■ What is being asked:
Reproduce the source text of the records below character for character, leaving out the pictures.

■ Provided data:
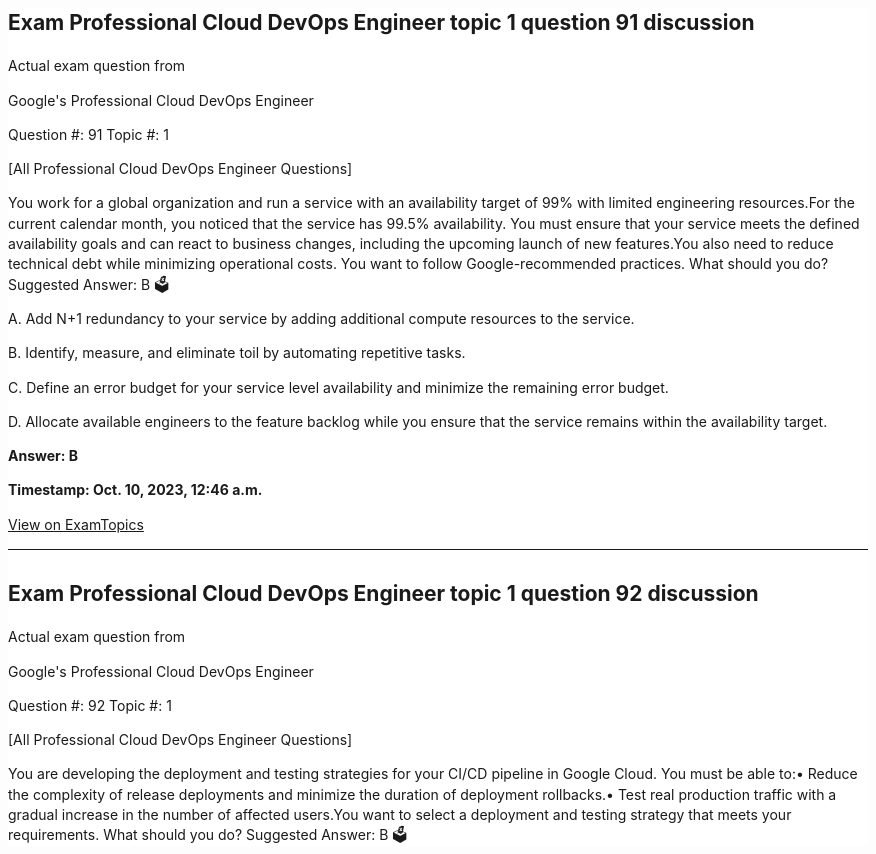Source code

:
## Exam Professional Cloud DevOps Engineer topic 1 question 91 discussion

Actual exam question from

Google's
Professional Cloud DevOps Engineer

Question #: 91
Topic #: 1

[All Professional Cloud DevOps Engineer Questions]

You work for a global organization and run a service with an availability target of 99% with limited engineering resources.For the current calendar month, you noticed that the service has 99.5% availability. You must ensure that your service meets the defined availability goals and can react to business changes, including the upcoming launch of new features.You also need to reduce technical debt while minimizing operational costs. You want to follow Google-recommended practices. What should you do?
Suggested Answer: B 🗳️

A. Add N+1 redundancy to your service by adding additional compute resources to the service.

B. Identify, measure, and eliminate toil by automating repetitive tasks.

C. Define an error budget for your service level availability and minimize the remaining error budget.

D. Allocate available engineers to the feature backlog while you ensure that the service remains within the availability target.

**Answer: B**

**Timestamp: Oct. 10, 2023, 12:46 a.m.**

[View on ExamTopics](https://www.examtopics.com/discussions/google/view/123036-exam-professional-cloud-devops-engineer-topic-1-question-91/)

---

## Exam Professional Cloud DevOps Engineer topic 1 question 92 discussion

Actual exam question from

Google's
Professional Cloud DevOps Engineer

Question #: 92
Topic #: 1

[All Professional Cloud DevOps Engineer Questions]

You are developing the deployment and testing strategies for your CI/CD pipeline in Google Cloud. You must be able to:• Reduce the complexity of release deployments and minimize the duration of deployment rollbacks.• Test real production traffic with a gradual increase in the number of affected users.You want to select a deployment and testing strategy that meets your requirements. What should you do?
Suggested Answer: B 🗳️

■ Answer for this exercise:
Source code

:
## Exam Professional Cloud DevOps Engineer topic 1 question 91 discussion

Actual exam question from

Google's
Professional Cloud DevOps Engineer

Question #: 91
Topic #: 1

[All Professional Cloud DevOps Engineer Questions]

You work for a global organization and run a service with an availability target of 99% with limited engineering resources.For the current calendar month, you noticed that the service has 99.5% availability. You must ensure that your service meets the defined availability goals and can react to business changes, including the upcoming launch of new features.You also need to reduce technical debt while minimizing operational costs. You want to follow Google-recommended practices. What should you do?
Suggested Answer: B 🗳️

A. Add N+1 redundancy to your service by adding additional compute resources to the service.

B. Identify, measure, and eliminate toil by automating repetitive tasks.

C. Define an error budget for your service level availability and minimize the remaining error budget.

D. Allocate available engineers to the feature backlog while you ensure that the service remains within the availability target.

**Answer: B**

**Timestamp: Oct. 10, 2023, 12:46 a.m.**

[View on ExamTopics](https://www.examtopics.com/discussions/google/view/123036-exam-professional-cloud-devops-engineer-topic-1-question-91/)

---

## Exam Professional Cloud DevOps Engineer topic 1 question 92 discussion

Actual exam question from

Google's
Professional Cloud DevOps Engineer

Question #: 92
Topic #: 1

[All Professional Cloud DevOps Engineer Questions]

You are developing the deployment and testing strategies for your CI/CD pipeline in Google Cloud. You must be able to:• Reduce the complexity of release deployments and minimize the duration of deployment rollbacks.• Test real production traffic with a gradual increase in the number of affected users.You want to select a deployment and testing strategy that meets your requirements. What should you do?
Suggested Answer: B 🗳️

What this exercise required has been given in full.